Of engine exhaust gas
                                                                                            By: 
                                                                                            Kumari Neha
                                                                                            PGDIE 42
                                                                                            A-42
One potential source of useful energy that seems to be unrecognized and overlooked is the “entropy of mixing” of engine exhaust gases with the atmosphere. In particular, exhaust gases from combustion engines typically contain carbon dioxide at concentrations 250 times greater than in the atmosphere and have an oxygen concentration that is typically less than one-tenth the oxygen concentration in the atmosphere. Fuel cell power sources can produce exhaust gases containing CO2 concentrations 1000 times greater than in the air. Currently, engine exhaust gases are simply ejected into the atmosphere where they spontaneously mix with the air, and the potential to do useful work is lost. Rather than discarding combustion gases into the atmosphere, it is possible—in principle—to exploit the entropy of mixing to produce useful work. However, the energy that could potentially be produced by mixing exhaust gases with air is at least an order of magnitude less than the energy released by combustion of the fuel. Exploiting this energy source is likely to prove difficult and expensive with current technology, but ultimately, this “mixing energy” could be an incremental energy source to be finessed from combustion engines, kilns, furnaces, and fuel cell power sources. This article proposes conceptual designs for “mixing engines” that could augment the power output of a diesel engine by as much as 3.0% or augment the power output of a fuel cell power plant by 3.5%.

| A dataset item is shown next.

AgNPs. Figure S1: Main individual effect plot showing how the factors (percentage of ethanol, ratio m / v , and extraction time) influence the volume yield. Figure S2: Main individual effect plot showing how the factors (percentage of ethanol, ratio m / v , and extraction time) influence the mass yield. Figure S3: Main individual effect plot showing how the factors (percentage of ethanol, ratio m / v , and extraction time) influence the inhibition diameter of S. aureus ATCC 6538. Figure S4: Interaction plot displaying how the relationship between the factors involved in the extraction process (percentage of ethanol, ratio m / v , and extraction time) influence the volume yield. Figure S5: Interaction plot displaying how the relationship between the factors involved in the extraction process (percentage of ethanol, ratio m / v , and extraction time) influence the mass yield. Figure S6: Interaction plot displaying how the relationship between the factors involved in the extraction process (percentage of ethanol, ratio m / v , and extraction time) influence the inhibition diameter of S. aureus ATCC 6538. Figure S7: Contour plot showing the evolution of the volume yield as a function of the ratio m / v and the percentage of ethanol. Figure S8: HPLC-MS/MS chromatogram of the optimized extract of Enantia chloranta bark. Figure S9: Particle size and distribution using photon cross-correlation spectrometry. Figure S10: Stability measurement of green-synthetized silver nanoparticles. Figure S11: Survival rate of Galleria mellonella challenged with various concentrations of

Fuel cells offer a major efficiency advantage relative to combustion engines since they convert chemical energy of the fuel directly into electricity _and are therefore not “heat engines” subject to the Carnot efficiency limit. An engine designed to produce energy by mixing engine exhaust gases could take advantage of the relatively high exhaust gas temperatures _500–600 °C_ produced by engines and gas turbines. So far, this article has highlighted the potential for extracting useful work from a resource that is currently unused, unrecognized, and _literally_ discarded into the atmosphere. Whether the mixing energy of engine exhaust gases ever proves to be practical or cost-effective will likely depend on future advances in fuel cell technology. The solid oxide fuel cell _SOFC_ converts energy released by oxidation of hydrogen, natural gas, or other fuels directly into electricity. In its normal application, oxygen is reduced at the cathode, and hydrogen is oxidized at the anode to form water vapour. At the operating temperature of the SOFC, typically within the range of 500–800 °C, the electrolyte conducts oxide ions O−2 from the cathode to anode.

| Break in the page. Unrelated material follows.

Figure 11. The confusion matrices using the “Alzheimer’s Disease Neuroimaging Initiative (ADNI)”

It would also be possible, in principle, to harness the energy of mixing of carbon dioxide in exhaust gases with the air in a specially adapted molten carbonate fuel cell MCFC, operated as a concentration cell. The MCFC has been developed to produce electrical power by oxidizing hydrogen or natural gas. The electrolyte consists of molten carbonate salts, held within a porous ceramic matrix, which transport carbonate ions from cathode to anode electrodes. The mixing of exhaust gases with air provides a potential source of energy that is currently unrecognized and untapped. The modest additional power output that could be achieved and technical difficulties likely to be encountered in extracting this energy would undermine the economic viability of exploiting this energy source with current technology. However, future technological developments, particularly relating to improvements in fuel cells, may enable the mixing energy of exhaust gas to be a practical incremental energy source from the combustion of fossil fuels in power generation plants, kilns, and furnaces.